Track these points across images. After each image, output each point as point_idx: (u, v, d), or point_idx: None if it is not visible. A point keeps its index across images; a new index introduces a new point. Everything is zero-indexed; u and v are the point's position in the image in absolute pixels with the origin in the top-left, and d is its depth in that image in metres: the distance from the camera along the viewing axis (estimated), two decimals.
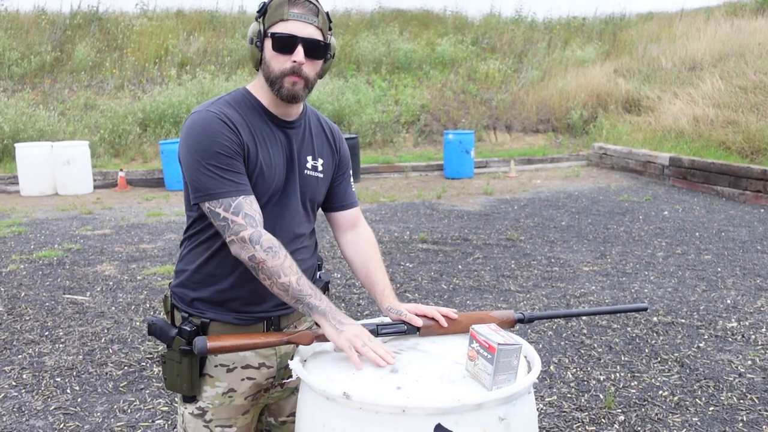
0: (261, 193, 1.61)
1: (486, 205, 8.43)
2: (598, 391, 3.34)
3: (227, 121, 1.55)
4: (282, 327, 1.70)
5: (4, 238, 6.86)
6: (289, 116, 1.67)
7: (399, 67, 14.87)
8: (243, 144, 1.56)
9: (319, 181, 1.72)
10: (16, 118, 11.38)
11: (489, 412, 1.37)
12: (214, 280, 1.65)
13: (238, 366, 1.65)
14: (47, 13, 15.44)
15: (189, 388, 1.64)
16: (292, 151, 1.66)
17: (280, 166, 1.64)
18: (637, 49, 15.58)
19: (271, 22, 1.55)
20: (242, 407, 1.68)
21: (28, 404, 3.26)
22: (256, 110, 1.63)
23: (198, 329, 1.62)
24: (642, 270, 5.45)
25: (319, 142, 1.73)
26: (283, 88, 1.57)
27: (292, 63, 1.54)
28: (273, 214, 1.64)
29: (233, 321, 1.65)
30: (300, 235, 1.71)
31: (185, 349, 1.59)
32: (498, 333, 1.44)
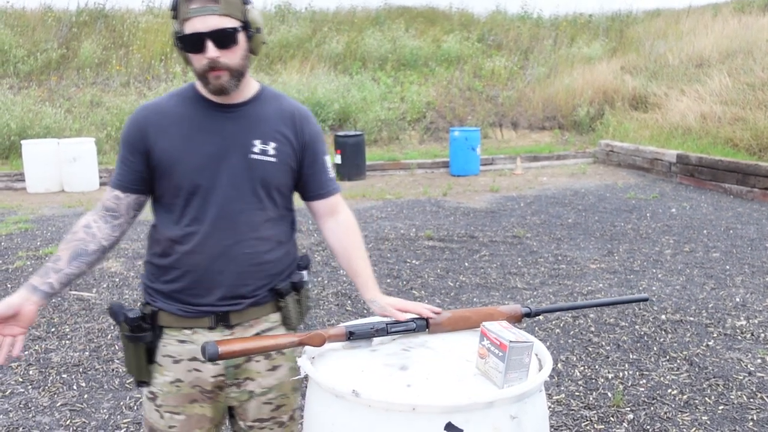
0: (181, 182, 1.61)
1: (492, 203, 8.41)
2: (606, 390, 3.32)
3: (137, 118, 1.64)
4: (232, 323, 1.66)
5: (11, 234, 6.87)
6: (231, 101, 1.64)
7: (405, 64, 14.83)
8: (146, 140, 1.61)
9: (272, 166, 1.65)
10: (22, 115, 11.39)
11: (500, 410, 1.36)
12: (160, 271, 1.68)
13: (185, 358, 1.66)
14: (53, 10, 15.45)
15: (138, 372, 1.67)
16: (231, 136, 1.63)
17: (208, 154, 1.61)
18: (644, 46, 15.49)
19: (180, 23, 1.55)
20: (190, 396, 1.68)
21: (34, 400, 3.26)
22: (193, 100, 1.65)
23: (145, 317, 1.65)
24: (650, 267, 5.42)
25: (271, 126, 1.67)
26: (209, 84, 1.57)
27: (207, 59, 1.53)
28: (207, 203, 1.61)
29: (178, 312, 1.65)
30: (250, 224, 1.65)
31: (128, 335, 1.64)
32: (509, 330, 1.42)
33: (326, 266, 5.57)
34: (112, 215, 1.66)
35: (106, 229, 1.65)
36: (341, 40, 15.07)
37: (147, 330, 1.65)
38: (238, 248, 1.63)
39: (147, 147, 1.61)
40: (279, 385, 1.73)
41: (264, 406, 1.72)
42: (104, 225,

= = = =

What the task asks: Output the listing unchanged, pictures excluded.

Answer box:
Track these points across images. After each image, output each point as point_idx: (u, v, d), or point_idx: None if it is not visible. A point keeps its index across images; a new index introduces a new point. Everything is zero-indexed; u and v are the point's position in the image in absolute pixels with the origin in the top-left, and d is its depth in that image in metres: the distance from the camera along the viewing axis (estimated), two decimals.
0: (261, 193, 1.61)
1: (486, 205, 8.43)
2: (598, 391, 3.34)
3: (227, 121, 1.55)
4: (282, 327, 1.70)
5: (4, 238, 6.86)
6: (289, 116, 1.67)
7: (399, 67, 14.87)
8: (243, 144, 1.56)
9: (319, 181, 1.72)
10: (16, 118, 11.38)
11: (489, 412, 1.37)
12: (214, 280, 1.65)
13: (238, 366, 1.65)
14: (47, 13, 15.44)
15: (189, 388, 1.64)
16: (292, 151, 1.66)
17: (280, 166, 1.64)
18: (637, 49, 15.58)
19: (271, 22, 1.55)
20: (242, 407, 1.68)
21: (28, 404, 3.26)
22: (256, 110, 1.63)
23: (198, 329, 1.62)
24: (642, 270, 5.45)
25: (319, 142, 1.73)
26: (283, 88, 1.57)
27: (292, 63, 1.54)
28: (273, 214, 1.64)
29: (233, 321, 1.65)
30: (300, 235, 1.71)
31: (185, 349, 1.59)
32: (498, 333, 1.44)
0: (181, 182, 1.61)
1: (492, 203, 8.41)
2: (606, 390, 3.32)
3: (137, 118, 1.64)
4: (232, 323, 1.66)
5: (11, 234, 6.87)
6: (231, 101, 1.64)
7: (405, 64, 14.83)
8: (146, 140, 1.61)
9: (272, 166, 1.65)
10: (22, 115, 11.39)
11: (500, 410, 1.36)
12: (160, 271, 1.68)
13: (185, 358, 1.66)
14: (53, 10, 15.45)
15: (138, 372, 1.67)
16: (231, 136, 1.63)
17: (208, 154, 1.61)
18: (644, 46, 15.49)
19: (180, 23, 1.55)
20: (190, 396, 1.68)
21: (34, 400, 3.26)
22: (193, 100, 1.65)
23: (145, 317, 1.65)
24: (650, 267, 5.42)
25: (271, 126, 1.67)
26: (209, 84, 1.57)
27: (207, 59, 1.53)
28: (207, 203, 1.61)
29: (178, 312, 1.65)
30: (250, 224, 1.65)
31: (128, 335, 1.64)
32: (509, 330, 1.42)
33: (326, 266, 5.57)
34: (112, 215, 1.66)
35: (106, 229, 1.65)
36: (341, 40, 15.07)
37: (147, 330, 1.65)
38: (238, 248, 1.63)
39: (147, 147, 1.61)
40: (279, 385, 1.73)
41: (264, 406, 1.72)
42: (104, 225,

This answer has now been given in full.